21 August 2018

Ardagh: a village built
as a ‘Moral and Social’
improvement for tenants

The Village Green at the centre of Ardagh … the village was planned and laid out by the Fetherston family of Ardagh House (Photograph: Patrick Comerford, 2018)

Patrick Comerford

The present lay-out and streetscape of Ardagh, Co Longford, are due mainly to the vision of Sir Thomas John Fetherston, and his aunt, the widowed Frances (Solly), Lady Fetherston.

In 1862, aunt and nephew commissioned the Dublin-based architect James Rawson Carroll (1830-1911) Carroll was known mainly for his church designs, carried out various works at Ardagh and Ardagh House for Sir Thomas Fetherston between 1860 and 1865.

Carroll was commissioned to build much of the present village as a tribute to Sit Thomas’s uncle and Lady Fetherston’s late husband, Sir George Ralph Fetherston (1784-1853) of Ardagh House, the third baronet. The houses replaced a scattering of mud cabins and primitive houses in which the local population had lived, even after the Famine years.

Information shown:
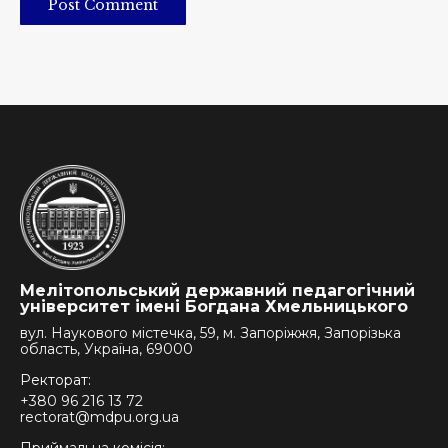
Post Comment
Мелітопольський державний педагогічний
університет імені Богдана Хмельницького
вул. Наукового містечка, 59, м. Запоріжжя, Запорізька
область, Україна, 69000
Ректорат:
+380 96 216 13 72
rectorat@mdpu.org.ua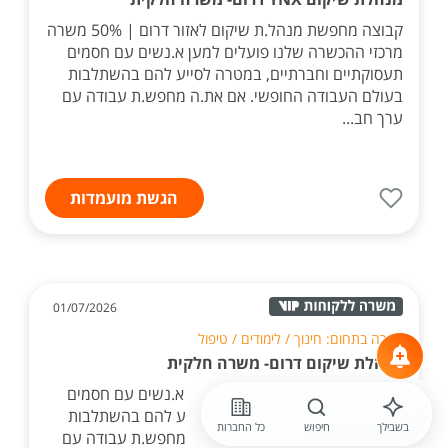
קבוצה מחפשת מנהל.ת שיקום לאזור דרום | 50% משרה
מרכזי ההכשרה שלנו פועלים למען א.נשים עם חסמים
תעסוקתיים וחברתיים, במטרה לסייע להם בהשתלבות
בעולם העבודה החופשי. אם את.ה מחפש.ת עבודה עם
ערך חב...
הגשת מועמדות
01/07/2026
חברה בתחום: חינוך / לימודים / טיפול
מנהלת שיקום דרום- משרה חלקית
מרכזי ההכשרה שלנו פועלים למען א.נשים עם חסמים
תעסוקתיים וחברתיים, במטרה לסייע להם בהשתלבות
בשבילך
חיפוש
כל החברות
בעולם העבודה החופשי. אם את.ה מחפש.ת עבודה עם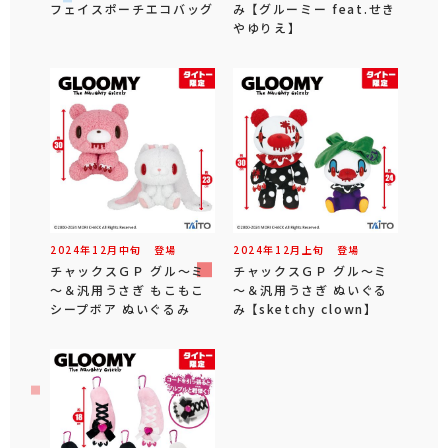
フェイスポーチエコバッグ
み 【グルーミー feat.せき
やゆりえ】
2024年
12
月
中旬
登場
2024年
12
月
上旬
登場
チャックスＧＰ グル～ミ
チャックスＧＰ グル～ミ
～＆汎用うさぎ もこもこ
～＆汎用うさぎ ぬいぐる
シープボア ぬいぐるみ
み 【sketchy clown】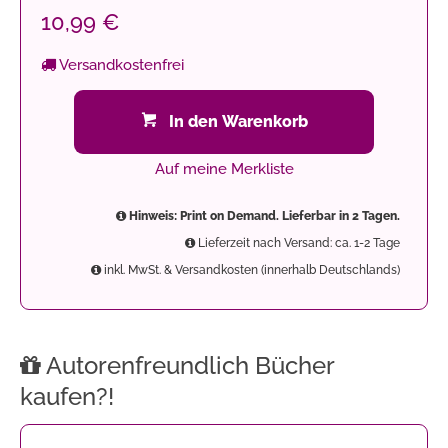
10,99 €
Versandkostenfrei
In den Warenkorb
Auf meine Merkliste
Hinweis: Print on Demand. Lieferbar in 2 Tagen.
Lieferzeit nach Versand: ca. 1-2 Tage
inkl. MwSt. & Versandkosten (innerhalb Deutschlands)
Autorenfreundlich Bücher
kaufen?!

--

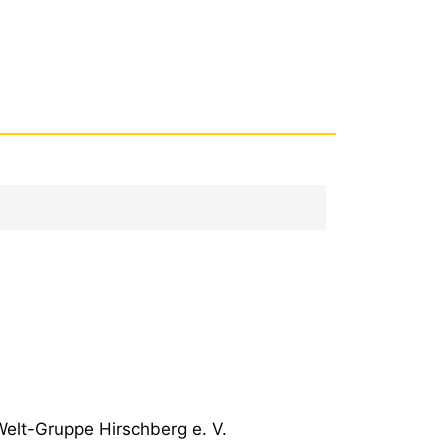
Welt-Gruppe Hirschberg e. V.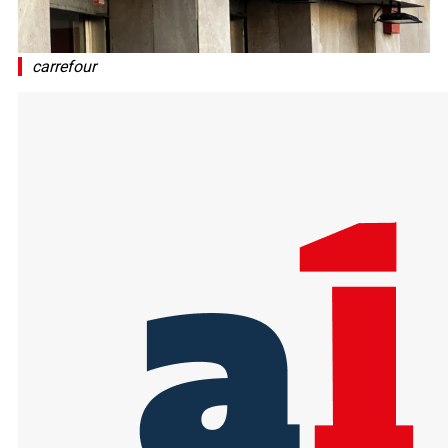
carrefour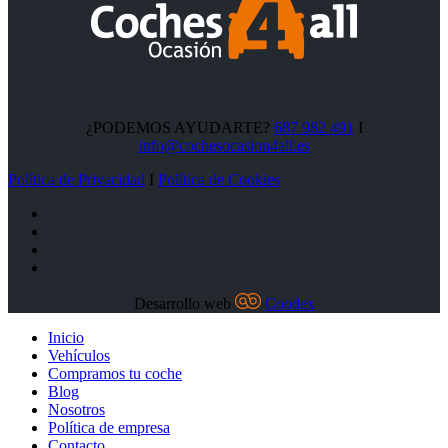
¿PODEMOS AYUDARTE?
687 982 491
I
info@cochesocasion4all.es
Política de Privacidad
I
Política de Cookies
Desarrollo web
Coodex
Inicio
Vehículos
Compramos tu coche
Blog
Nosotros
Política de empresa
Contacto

Required work:
Can you pick up the article on the planned village of Ardagh after its final sentence and carry it forward?

Result below:
Ardagh village is built mainly of cut stone houses clustered around the Village Green. The focal point of this village green is the beautiful clock tower, which was completed by Carroll in 1863 for Lady Fetherston to commemorate her late husband.

A typical cut-stone estate cottage in the centre of Ardagh (Photograph: Patrick Comerford, 2018)

The clock tower is a free-standing, limestone, four-stage clock tower, dated 1863. It has an octagonal stepped base of coursed ashlar limestone with clasping buttresses rising to crocketed pinnacles.

The second stage is on a square-plan with four gabled faces and there is an open ‘belfry’ stage on a square-plan with a spirelet over on an octagonal-plan, and a wrought-iron finial. There is a stepped plinth at the base.

The clock tower has a pointed, trifoliated wall plaque, with roll moulding that has a decorative label stop, engaged colonnettes, and date and lettering in low relief commemorating Sir George Ralph Fetherston.

There are pointed trifoliated window openings with roll mouldings that have decorative label stops and quarry glazing. The pointed arch entrance opening has a timber battened door with roll moulding. The base of the square profile gabled clock stage has quatrefoil decoration.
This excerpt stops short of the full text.